Task details => Whenever a line of the data below holds the string "hyperskill", copy that line.

(The data begins)

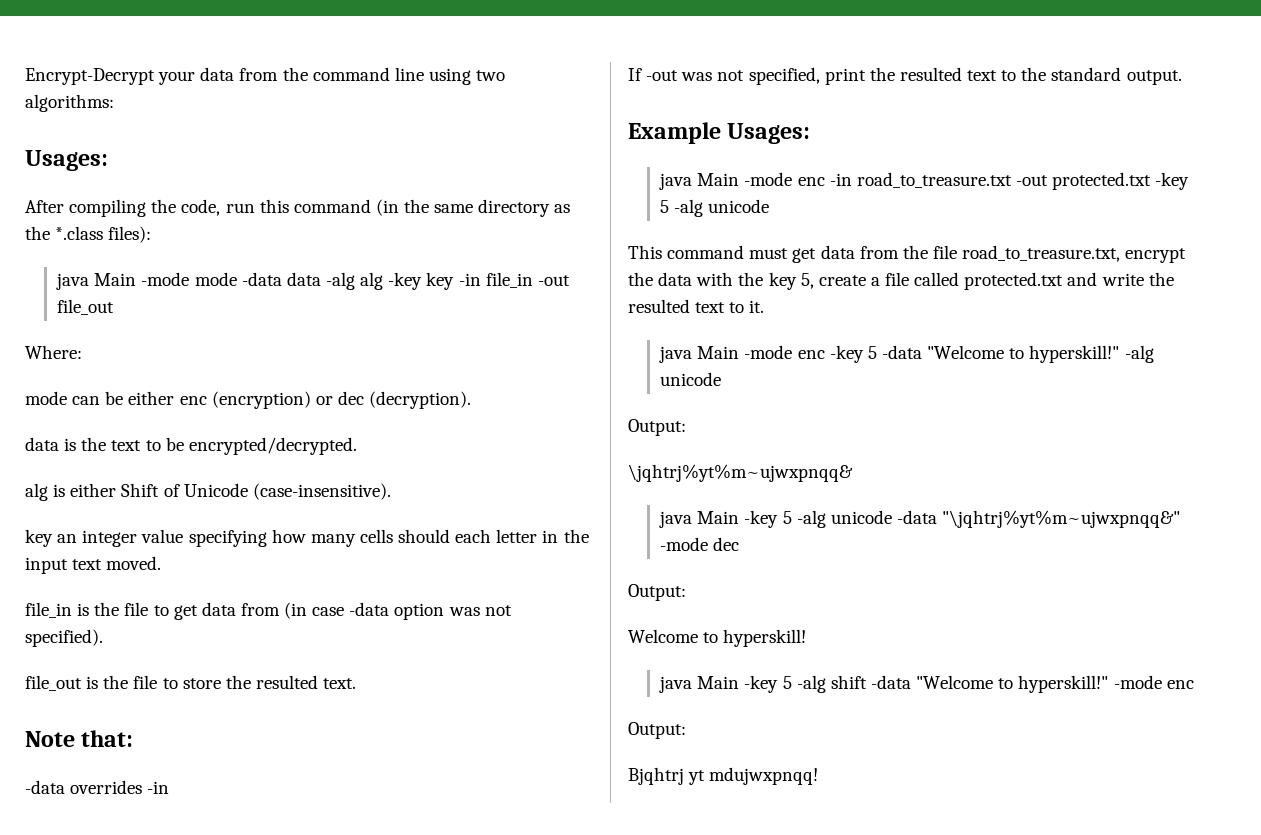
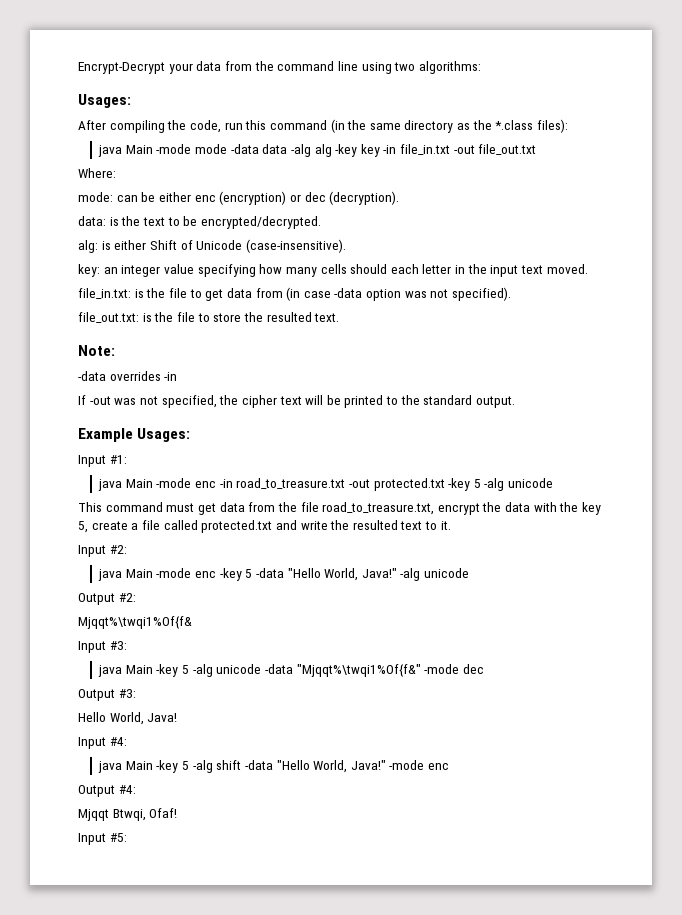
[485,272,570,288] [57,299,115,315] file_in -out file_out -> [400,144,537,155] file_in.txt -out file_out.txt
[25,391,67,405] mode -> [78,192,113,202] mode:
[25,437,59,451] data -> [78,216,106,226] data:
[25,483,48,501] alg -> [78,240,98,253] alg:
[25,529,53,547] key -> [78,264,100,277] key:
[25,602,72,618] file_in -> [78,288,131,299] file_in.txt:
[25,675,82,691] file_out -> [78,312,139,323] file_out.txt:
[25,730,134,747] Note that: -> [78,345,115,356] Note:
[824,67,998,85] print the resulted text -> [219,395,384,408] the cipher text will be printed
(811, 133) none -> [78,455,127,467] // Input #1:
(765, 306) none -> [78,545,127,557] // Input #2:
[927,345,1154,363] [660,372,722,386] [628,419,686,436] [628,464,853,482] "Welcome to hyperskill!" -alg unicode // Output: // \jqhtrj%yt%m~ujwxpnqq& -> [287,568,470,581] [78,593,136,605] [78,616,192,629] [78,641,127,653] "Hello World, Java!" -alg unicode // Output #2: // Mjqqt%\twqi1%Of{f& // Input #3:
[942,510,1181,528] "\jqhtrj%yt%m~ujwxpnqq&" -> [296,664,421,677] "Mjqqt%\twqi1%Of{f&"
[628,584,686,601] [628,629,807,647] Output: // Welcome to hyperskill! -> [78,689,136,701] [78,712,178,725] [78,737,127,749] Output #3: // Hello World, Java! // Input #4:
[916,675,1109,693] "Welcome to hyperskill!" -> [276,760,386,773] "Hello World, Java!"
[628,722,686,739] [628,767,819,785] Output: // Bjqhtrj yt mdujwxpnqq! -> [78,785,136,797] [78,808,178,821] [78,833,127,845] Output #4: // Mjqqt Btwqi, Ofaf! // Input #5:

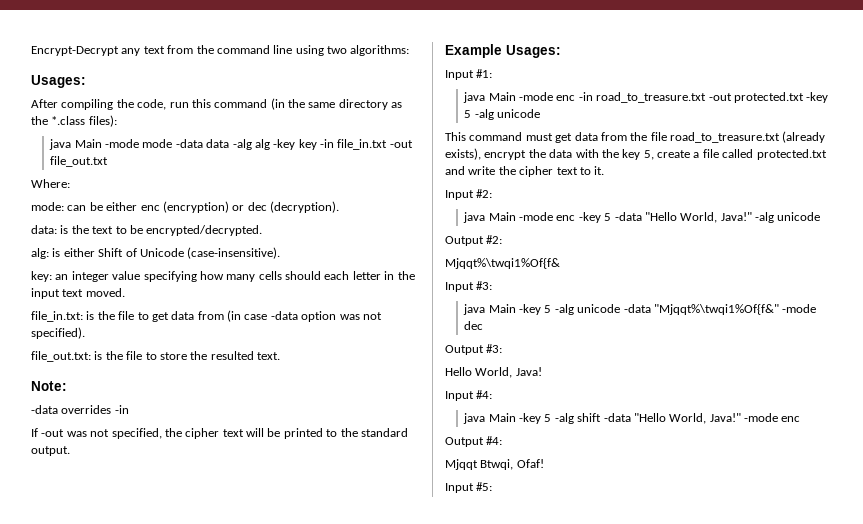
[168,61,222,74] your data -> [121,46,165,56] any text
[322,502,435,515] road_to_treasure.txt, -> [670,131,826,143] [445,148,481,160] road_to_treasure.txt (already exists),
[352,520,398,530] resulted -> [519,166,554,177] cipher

(The data ends)

Finished exercise =>
[927,345,1154,363] [660,372,722,386] [628,419,686,436] [628,464,853,482] "Welcome to hyperskill!" -alg unicode // Output: // \jqhtrj%yt%m~ujwxpnqq& -> [287,568,470,581] [78,593,136,605] [78,616,192,629] [78,641,127,653] "Hello World, Java!" -alg unicode // Output #2: // Mjqqt%\twqi1%Of{f& // Input #3:
[628,584,686,601] [628,629,807,647] Output: // Welcome to hyperskill! -> [78,689,136,701] [78,712,178,725] [78,737,127,749] Output #3: // Hello World, Java! // Input #4:
[916,675,1109,693] "Welcome to hyperskill!" -> [276,760,386,773] "Hello World, Java!"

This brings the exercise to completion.